# XDMCP z innej sieci - widzę tylko czarny ekran i kursor X

## Oniryczny

Witam

chciałbym mieć możliwość podłączania się do mojego gentoo poprzez xdmcp

mam forwarding na poty 6000-6005 dla TCP i 177 dla UDP

gdy robię to po sieci lokalnej to działa ale z sieci zewnętrznej (z pracy np) po połączeniu widzę tylko czarne tło i wielkie X w miejscu kursora

po VNC działa ale to port 5900

Czy mógłbym prosić o pomoc?

----------

## Andry77

Zmień sobie na jakiś dowolnie wysoki i wystaw sobie port z ssh. Przekierowujesz sobie dowolny port na lokalna maszynę np. za pomocą putty. A do tego masz szyfrowanie i kompresję, a łączysz się dowolnie jak byś był w sieci lokalnej. Ja dodatkowo mam tunel http bo tylko port 80 jest dostępny z pracy, więc wszystko idzie dwoma tunelami  :Smile:  Wystawiam sobie dowolny www cache (np.

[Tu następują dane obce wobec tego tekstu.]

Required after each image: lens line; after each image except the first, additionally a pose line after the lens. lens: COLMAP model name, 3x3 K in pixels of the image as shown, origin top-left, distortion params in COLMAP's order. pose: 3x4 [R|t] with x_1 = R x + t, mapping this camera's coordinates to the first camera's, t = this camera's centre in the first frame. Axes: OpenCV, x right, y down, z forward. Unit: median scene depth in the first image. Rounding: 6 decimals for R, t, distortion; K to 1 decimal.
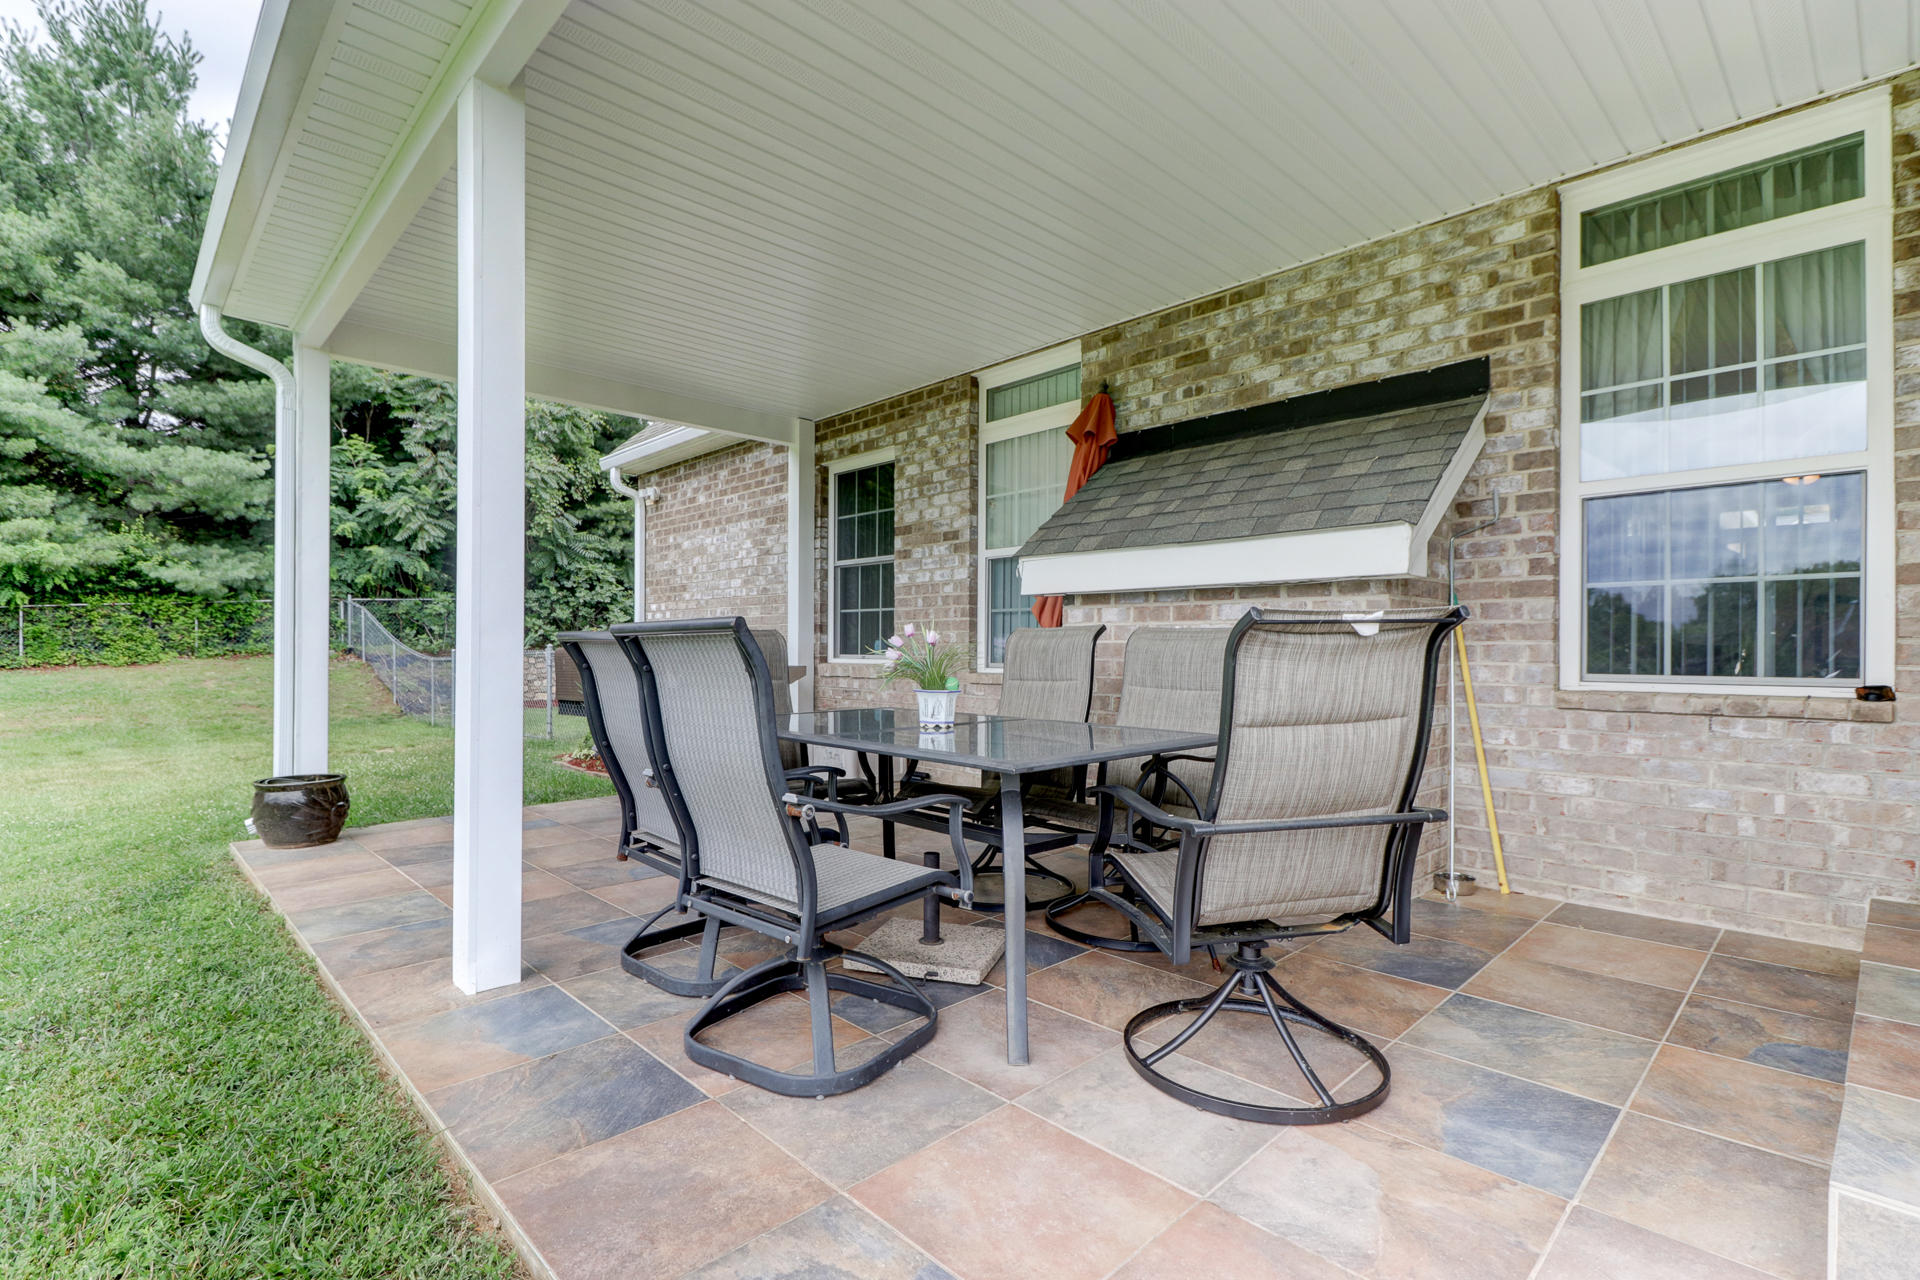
lens RADIAL K [[894.8, 0, 945.4], [0, 894.8, 640.1], [0, 0, 1]] dist [0.020327, -0.013194]
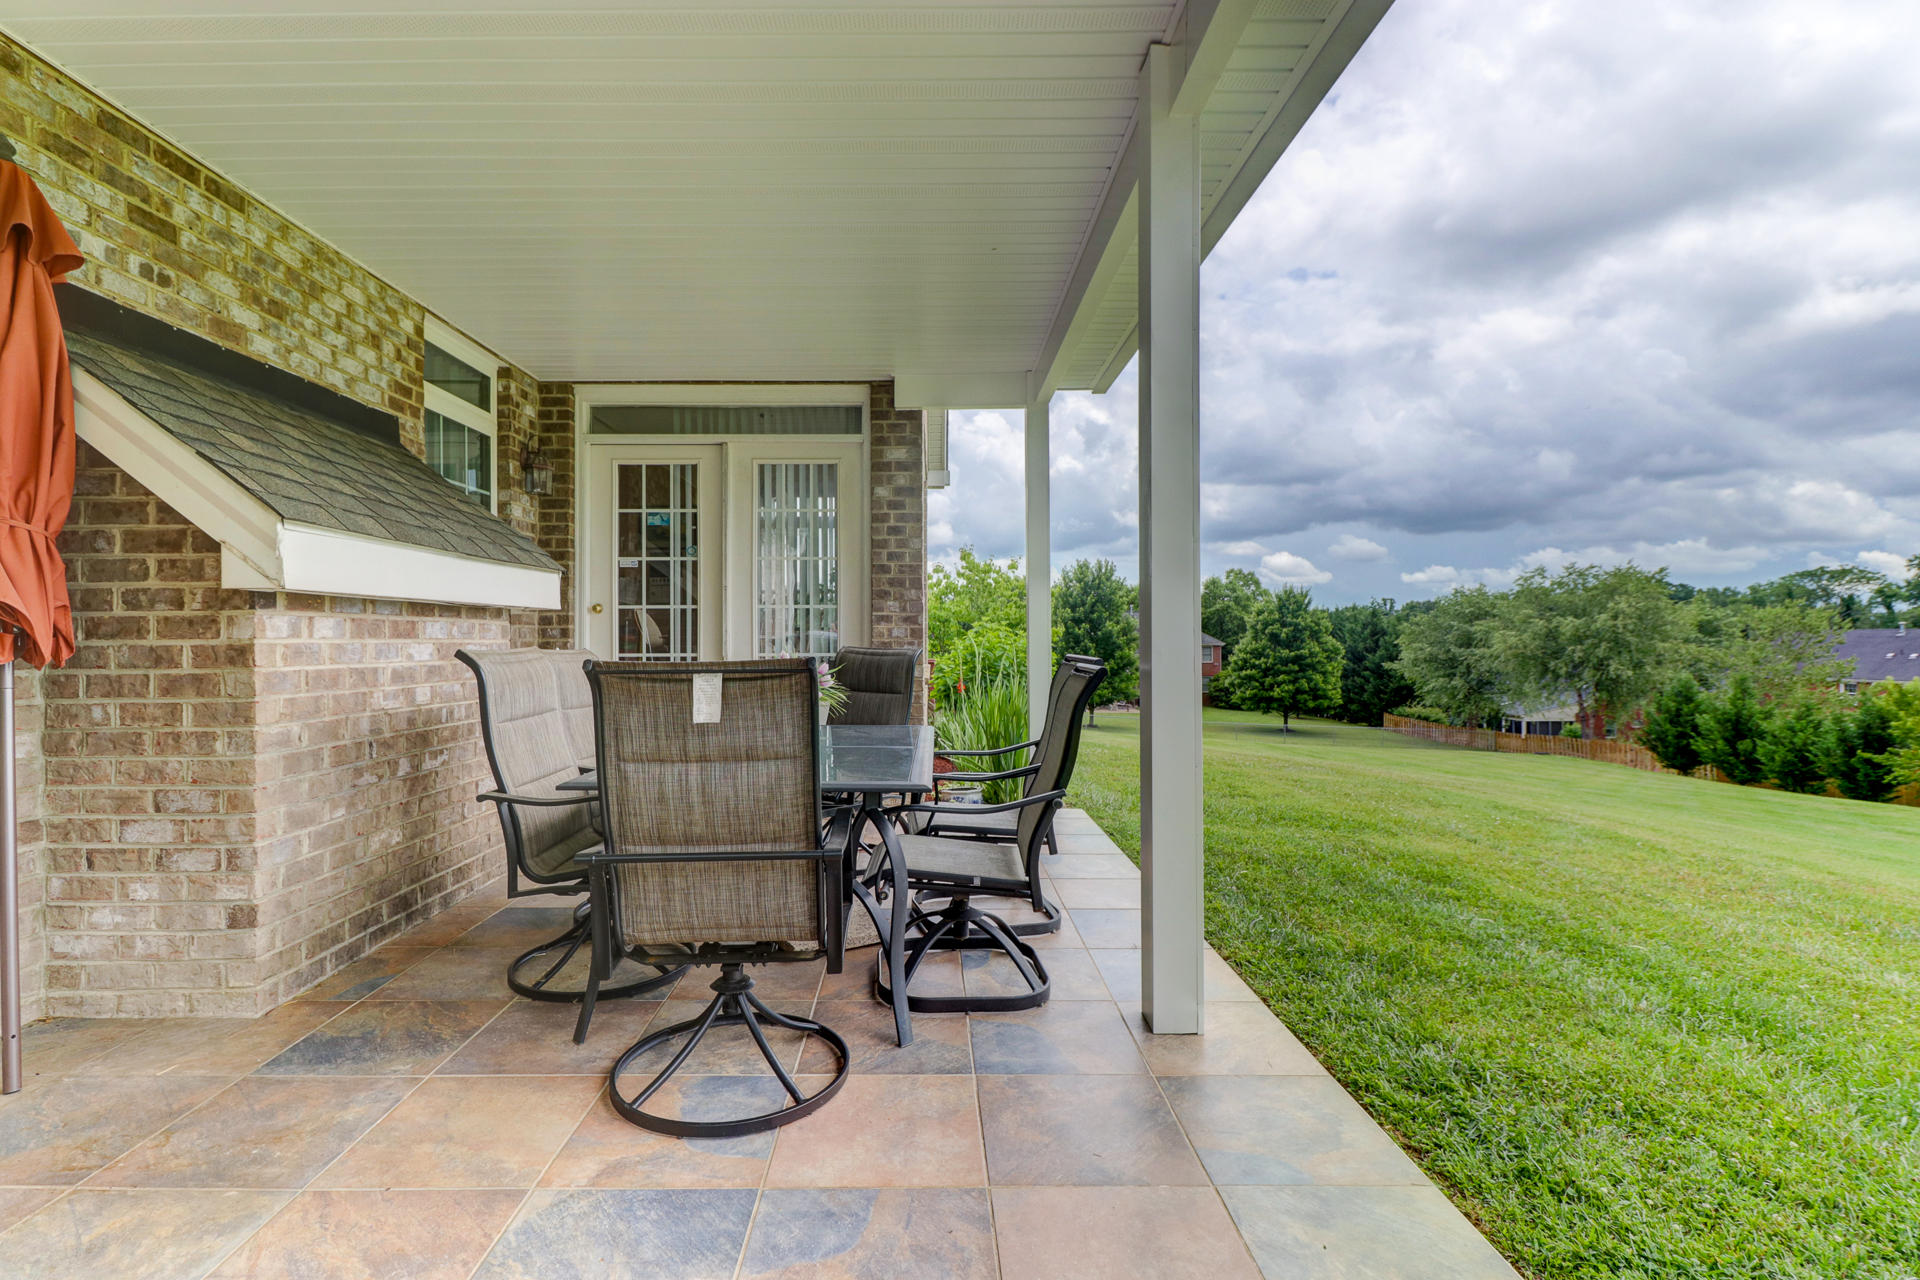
lens RADIAL K [[894.8, 0, 926.1], [0, 894.8, 620.3], [0, 0, 1]] dist [0.020327, -0.013194]
pose [[-0.731743, 0.017075, 0.681367, -0.617960], [0.004154, 0.999779, -0.020594, -0.018810], [-0.681568, -0.012239, -0.731652, 1.212876]]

TP) i mam odblokowany internet w pracy  :Smile: 

----------

## Oniryczny

nie rozumiem

jak niby to ustawić?

a jak się podłączę z innego linuxa?

----------

## Jacekalex

XDMC wymaga transferu rzędu 10 MB/s (80Mbps), dlatego przez internet chyba możesz zapomnieć o tej metodzie, i ssh z kompresją też nie załatwi sprawy, o ile będzie szyfrowany, samo szyfrowanie da takie obciążenie (przy transferze rzedu kilkadziesiąt Mbps), że elektrownia się ucieszy.  :Smile: 

Możesz spróbować zalogować się przez ssh, i uruchomić pojedyncze programy.

Musisz do tego mieć wlączony X11Forwarding w konfigu ssh, ale niektóre programy mogą jakośtam działać.

Albo wziaść kompa do plecaka i pojechać do jakiegoś kraju, gdzie internet 100Mbit (łącze symetryczne)  jest dostępny za sensowne pieniądze.  :Wink: 

VNC działa dlatego, że jest przystosowane do wolnych łączy, i stosuje maksymalne możliwosci  kompresji.

XXDMC jest głównie do użytku w sieci LAN.

Pozdrawiam

 :Cool: 

----------

## ender74

Dobrym rozwiązaniem na wolne łącza będzie FreeNX

----------